How do you see the SGDs making a difference?
All the goals have been identified by UN research and experience as the most likely to offer a restorative and transformative way forward for humanity. The great pain and suffering of the world will be addressed to some extent by focusing on these specific areas. They get to the heart of the matter.
For many the long list of goals will seem daunting, what would your advice be for people who want to start incorporating the goals into their work or personal life?
Pick just one that relates to your own backyard, your work, or your community and start there. Phenomena like a critical mass locally, has shown us that local mobilisation can surge in the end to the point where it begins to turn the tide. Look at the reduction of smoking in this country now, or the nuclear weapon free zone, and the increasing role of the Treaty for example.
See the list of the 17 UN Sustainable Development Goals here.
Sir David has spent his career working for the ‘greater good’ and caring for society and the environment. From being Head Boy at Freyberg High School to studying at Massey University and being ordained as an Anglican priest in 1979, Sir David went on to become the Archbishop of the New Zealand Dioceses. He was appointed as the Archbishop of Canterbury’s Representative to the Holy See in Rome in 2013 where his role focused on growing partnerships between faiths around key world issues, including modern slavery, human trafficking, refugee ministry and climate change.

### Instructions for the task
Reproduce the passage of the interview on the Sustainable Development Goals that begins at the words "See the list" and stops after "and climate change.".

### Entries supplied
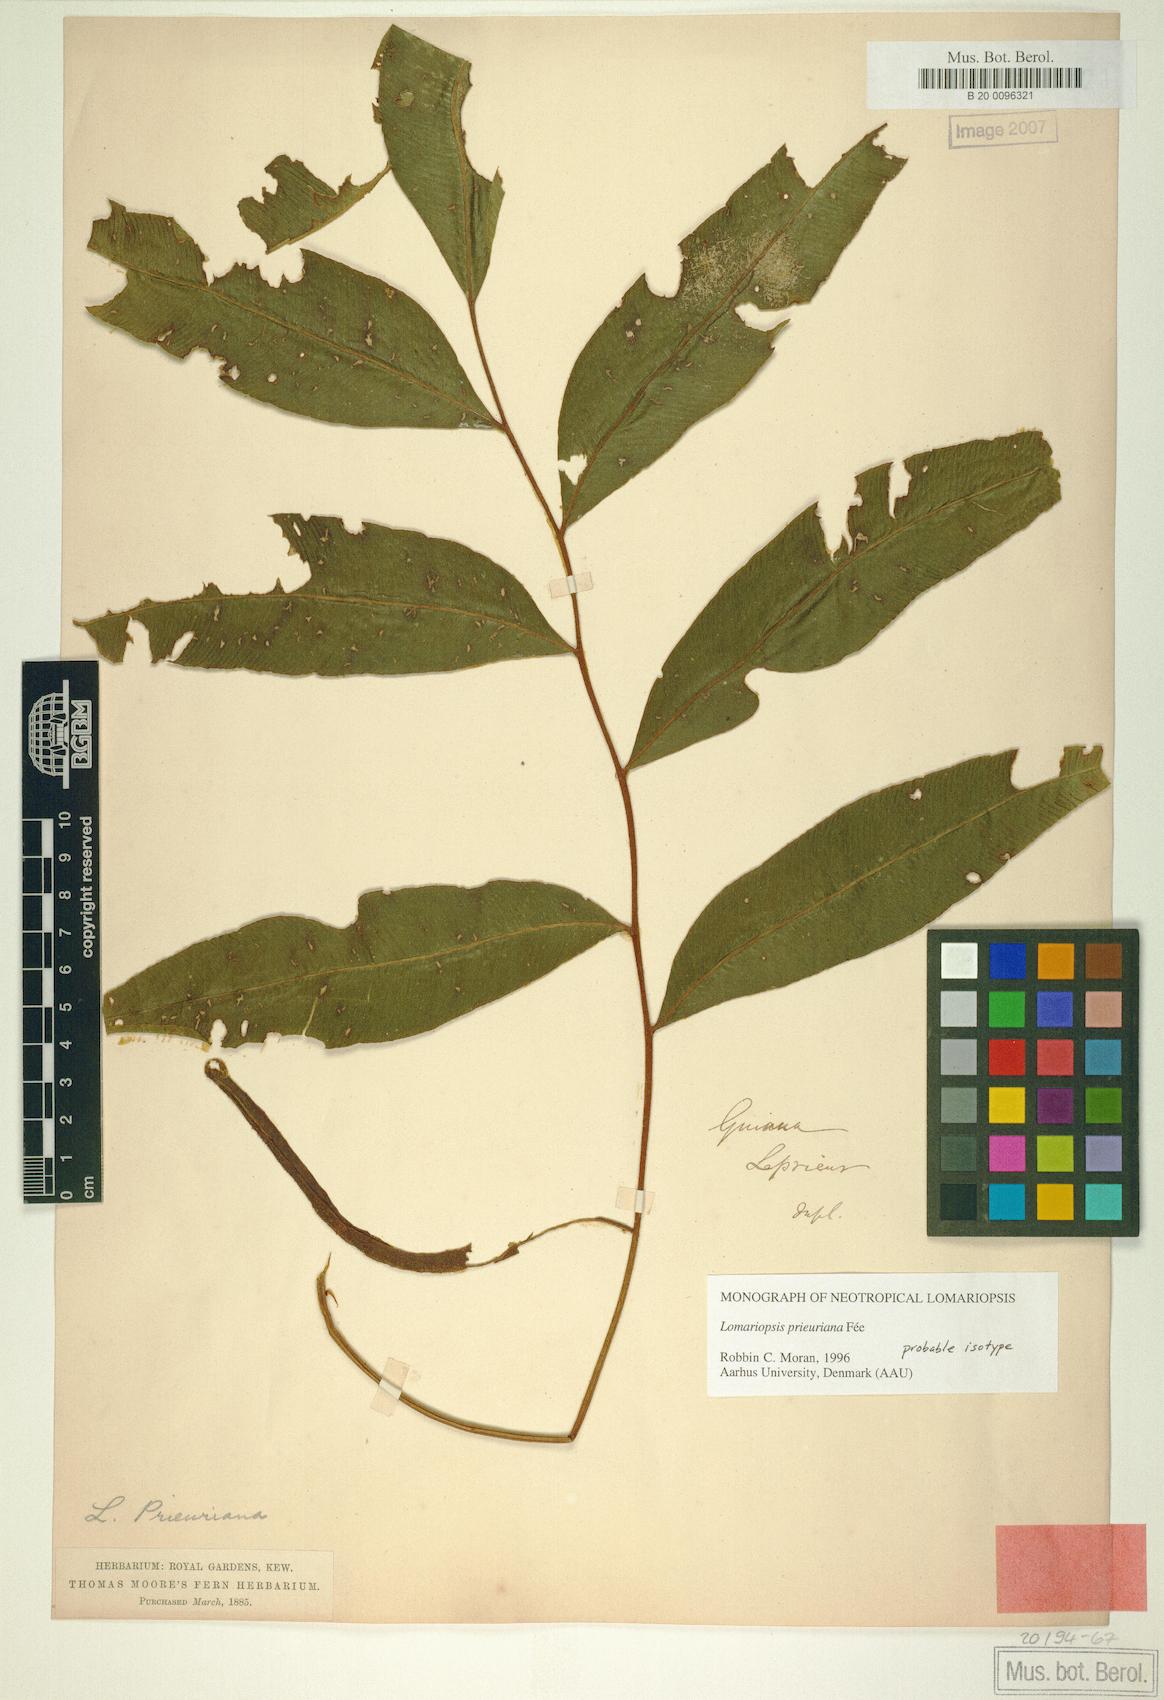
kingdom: Plantae
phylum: Tracheophyta
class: Polypodiopsida
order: Polypodiales
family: Lomariopsidaceae
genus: Lomariopsis
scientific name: Lomariopsis prieuriana
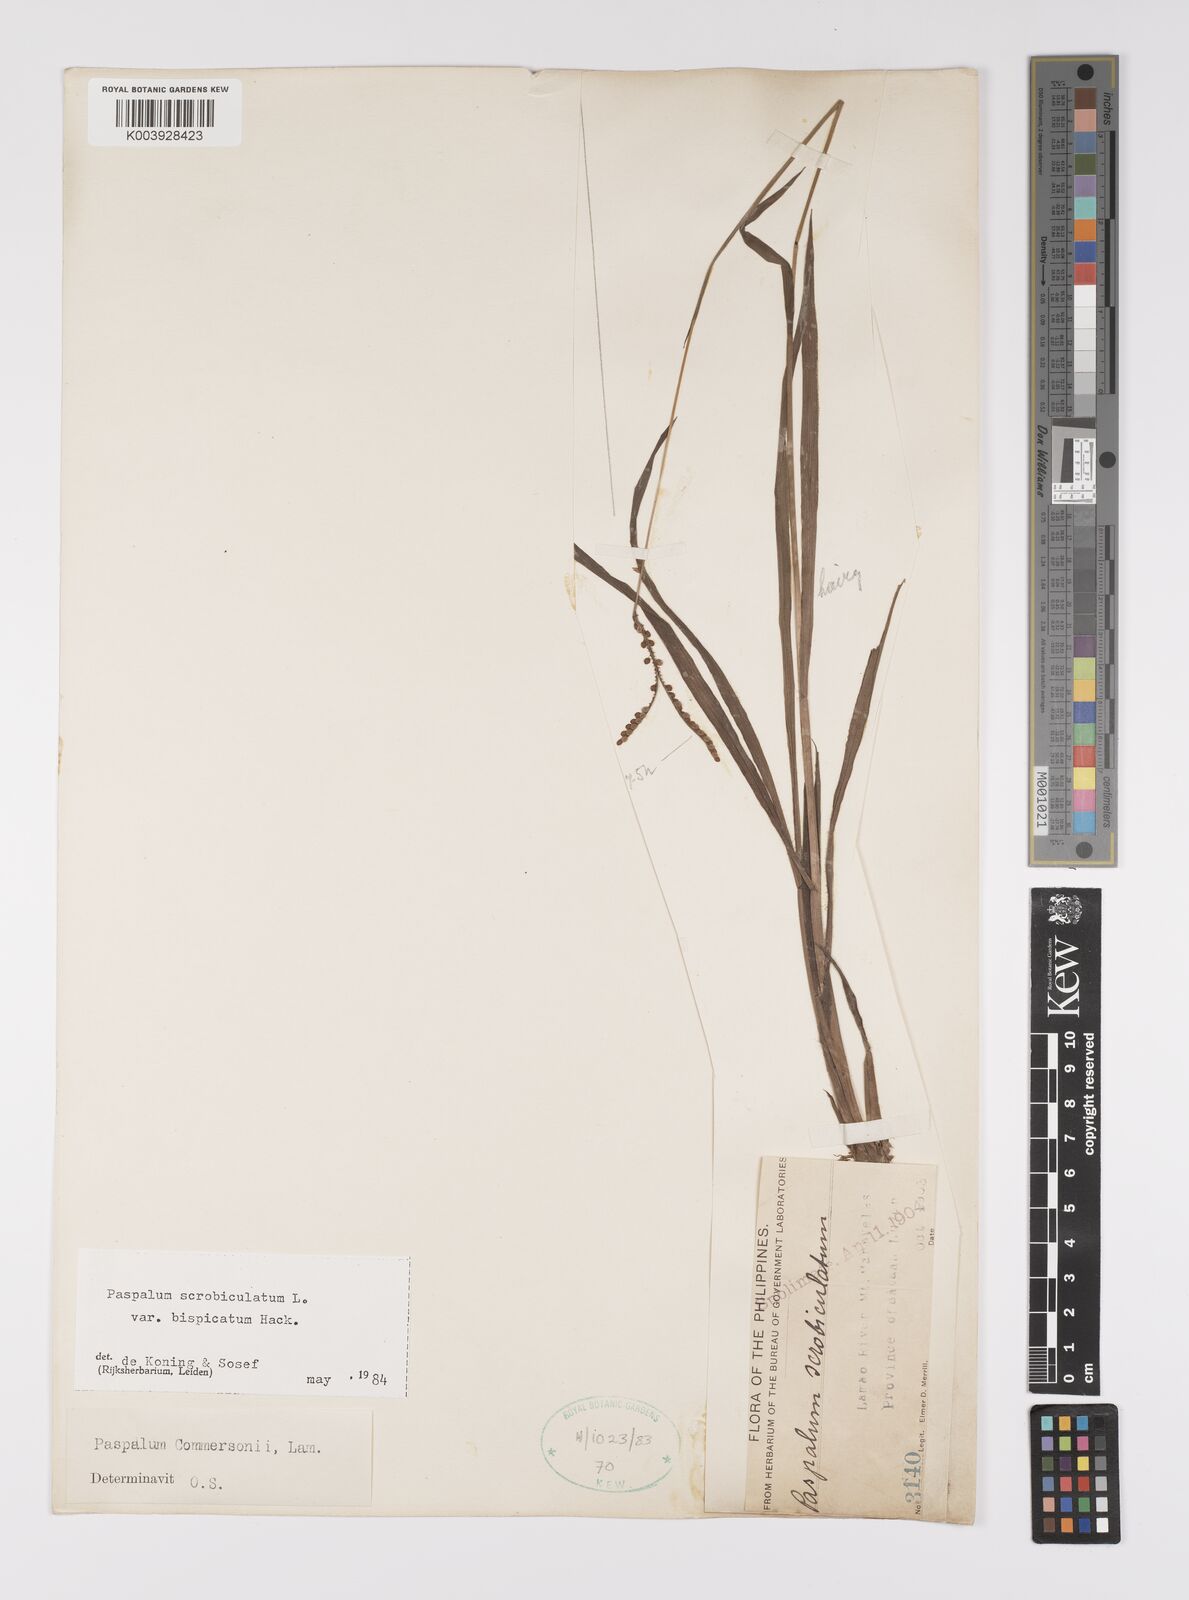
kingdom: Plantae
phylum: Tracheophyta
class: Liliopsida
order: Poales
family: Poaceae
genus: Paspalum
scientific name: Paspalum scrobiculatum
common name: Kodo millet
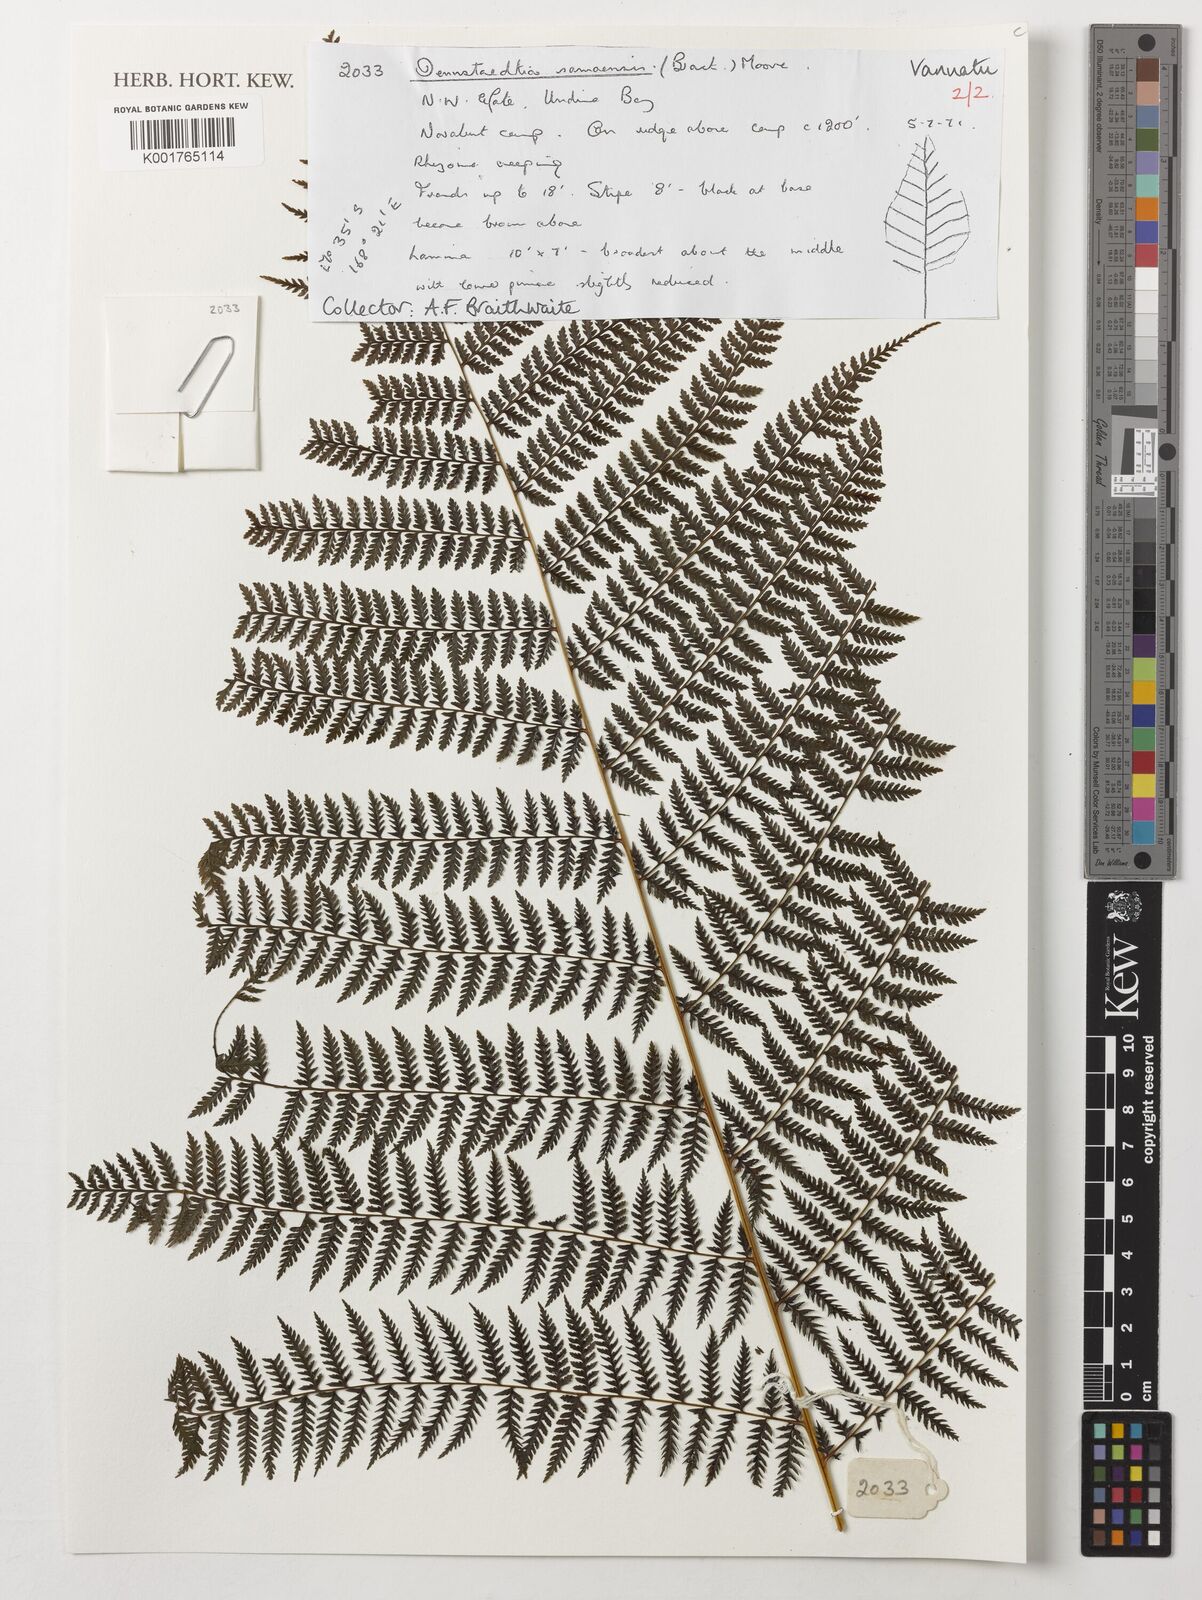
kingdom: Plantae
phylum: Tracheophyta
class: Polypodiopsida
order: Polypodiales
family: Dennstaedtiaceae
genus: Dennstaedtia
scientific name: Dennstaedtia samoensis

### Worked solution
See the list of the 17 UN Sustainable Development Goals here.
Sir David has spent his career working for the ‘greater good’ and caring for society and the environment. From being Head Boy at Freyberg High School to studying at Massey University and being ordained as an Anglican priest in 1979, Sir David went on to become the Archbishop of the New Zealand Dioceses. He was appointed as the Archbishop of Canterbury’s Representative to the Holy See in Rome in 2013 where his role focused on growing partnerships between faiths around key world issues, including modern slavery, human trafficking, refugee ministry and climate change.